What if we make the rating for the top engine equal 0 Elo, so that the ratings are such that the rating of each engine directly indicates how many Elo it is behind the leading program?
My thought is to treat them like what they really are -- ranking lists not rating lists. So, drop reporting the ratings; keep them for calculating rankings.
Your solution is reasonable and it does solve the big problem.
I believe that, by not reporting the ratings, we would be throwing out the bit of information that the rating lists are good for. The rating lists do a good job of answering the easier question "What group of engines is Engine X comparable to?". Rankings do not tell us about the gaps in the relative strengths of programs. Looking at 1CPU engines at 40/4, Rybka 4.1 64-bit is ranked 6th and Fritz 13 is ranked 7th. Yet Fritz 13 is not in Rybka's league. Also, it is not clear if Rybka should be ranked 6th or possibly as high as 2nd.

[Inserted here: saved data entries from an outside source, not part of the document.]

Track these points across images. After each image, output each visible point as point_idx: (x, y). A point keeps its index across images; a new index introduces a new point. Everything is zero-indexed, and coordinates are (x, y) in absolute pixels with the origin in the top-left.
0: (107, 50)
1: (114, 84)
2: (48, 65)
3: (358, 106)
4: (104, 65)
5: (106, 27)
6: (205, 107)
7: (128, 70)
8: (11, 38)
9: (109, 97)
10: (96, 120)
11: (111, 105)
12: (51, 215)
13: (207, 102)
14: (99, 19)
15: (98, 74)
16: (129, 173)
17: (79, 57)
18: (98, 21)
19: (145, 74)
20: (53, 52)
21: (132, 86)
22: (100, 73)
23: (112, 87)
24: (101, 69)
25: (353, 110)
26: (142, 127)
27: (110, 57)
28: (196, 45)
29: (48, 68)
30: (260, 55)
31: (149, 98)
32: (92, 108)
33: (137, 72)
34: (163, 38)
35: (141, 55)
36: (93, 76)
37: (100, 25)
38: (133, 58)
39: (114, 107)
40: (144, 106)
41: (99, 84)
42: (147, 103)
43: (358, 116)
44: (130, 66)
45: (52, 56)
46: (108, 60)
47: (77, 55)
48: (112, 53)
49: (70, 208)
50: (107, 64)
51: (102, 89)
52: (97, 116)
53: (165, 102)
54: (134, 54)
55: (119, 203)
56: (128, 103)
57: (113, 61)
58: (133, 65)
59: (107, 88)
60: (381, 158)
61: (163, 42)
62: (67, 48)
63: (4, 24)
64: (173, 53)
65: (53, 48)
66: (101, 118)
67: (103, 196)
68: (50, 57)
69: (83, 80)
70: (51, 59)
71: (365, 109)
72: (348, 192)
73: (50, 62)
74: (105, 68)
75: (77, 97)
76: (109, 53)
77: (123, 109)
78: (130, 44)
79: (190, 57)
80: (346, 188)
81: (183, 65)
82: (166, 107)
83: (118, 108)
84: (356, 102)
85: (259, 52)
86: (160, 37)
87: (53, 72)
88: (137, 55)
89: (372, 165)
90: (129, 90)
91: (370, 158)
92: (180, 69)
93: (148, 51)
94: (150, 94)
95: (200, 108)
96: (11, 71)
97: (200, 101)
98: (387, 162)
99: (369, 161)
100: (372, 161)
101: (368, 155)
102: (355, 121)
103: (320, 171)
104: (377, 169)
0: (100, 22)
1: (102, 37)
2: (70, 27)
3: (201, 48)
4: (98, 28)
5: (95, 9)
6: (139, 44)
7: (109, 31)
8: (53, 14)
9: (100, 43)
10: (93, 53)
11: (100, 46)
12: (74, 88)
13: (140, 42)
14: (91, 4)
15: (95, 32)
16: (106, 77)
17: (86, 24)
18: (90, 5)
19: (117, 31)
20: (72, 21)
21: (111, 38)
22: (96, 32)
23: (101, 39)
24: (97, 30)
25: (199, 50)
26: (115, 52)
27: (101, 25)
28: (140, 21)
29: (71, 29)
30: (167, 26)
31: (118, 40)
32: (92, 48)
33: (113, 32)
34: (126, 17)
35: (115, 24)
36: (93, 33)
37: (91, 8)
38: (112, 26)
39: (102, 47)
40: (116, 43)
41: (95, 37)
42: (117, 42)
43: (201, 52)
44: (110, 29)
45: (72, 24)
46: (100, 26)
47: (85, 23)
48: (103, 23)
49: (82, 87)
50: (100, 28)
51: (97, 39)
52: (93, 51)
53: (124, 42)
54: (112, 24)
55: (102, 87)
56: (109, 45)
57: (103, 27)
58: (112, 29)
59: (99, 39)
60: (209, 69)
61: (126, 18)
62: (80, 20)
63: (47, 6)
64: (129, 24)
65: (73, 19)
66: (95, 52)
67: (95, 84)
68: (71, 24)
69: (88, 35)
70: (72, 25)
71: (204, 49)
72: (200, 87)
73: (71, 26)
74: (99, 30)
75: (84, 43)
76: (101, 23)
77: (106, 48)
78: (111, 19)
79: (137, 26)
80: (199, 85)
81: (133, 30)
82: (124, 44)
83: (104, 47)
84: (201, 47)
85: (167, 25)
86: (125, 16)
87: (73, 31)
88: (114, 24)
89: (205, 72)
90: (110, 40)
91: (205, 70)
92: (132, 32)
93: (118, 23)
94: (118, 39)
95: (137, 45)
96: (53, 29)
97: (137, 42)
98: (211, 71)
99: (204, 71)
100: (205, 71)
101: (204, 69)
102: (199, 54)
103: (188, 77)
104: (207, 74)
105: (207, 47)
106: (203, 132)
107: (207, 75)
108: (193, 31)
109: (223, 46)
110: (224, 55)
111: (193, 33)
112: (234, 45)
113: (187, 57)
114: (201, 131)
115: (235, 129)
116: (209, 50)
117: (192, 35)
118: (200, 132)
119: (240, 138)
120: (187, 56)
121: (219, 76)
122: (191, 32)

If rankings were used, the LOS data should be included. But that is probably indecipherable to some people.
It would be interesting to compute rankings using a minimum rank violation model. I have seen it used to model
college football rankings. One problem is that any minimum violation ranking list constructed is not the only one possible. Also, I don't know if it is computational feasible to use with 300+ engines.
CRoberson wrote:
The problem is:
Accurate software ratings are impossible. Why? Because, everybody in the world has different hardware. Each processor of my computer is 6x faster than your base machine (AMD 4600). This means that nearly all programs on your list get a rating boost from the speed up. The other big issue is that boost is dynamic: some programs get more than others due to bugs and so forth.
Without a doubt you are correct. The ratings lose almost all validity when looking at conditions that differ too much from those used to construct the list.
CRoberson wrote:
Ares has played several human GM's (since the last version) online and in person. The best they have done is a draw. Of course,
I use my 6x faster hardware. It is quite clear that one number fits all doesn't work.
More reason for me to believe that the ratings for the 40/40 list are not necessarily too high. As for the 40/4 list, who knows what are valid numbers? I have not done nearly enough time odds testing to answer that.
CRoberson wrote:
I see only two directions to fix it.
1) Make the ratings unrelated to humans. They are not well correlated to humans as is.
2) Adjust the time controls to keep up with the best HW not old HW. If the best HW is 6x faster, make the TC's 6x longer or get better HW or do it like SSDF which reports a rating for a HW and SW combination. That is likely best if you can line the ratings up with humans.
Solution #2 is not feasible for the CCRL or the CEGT. Solution #1 is unacceptable to many of those who pay attention the rating lists. Maybe our best bet is to emulate James T. Kirk
CRoberson wrote:
Sounds like CCRL conformed for the sake of conformity. Sounds bad. OTOH, y'all are trying!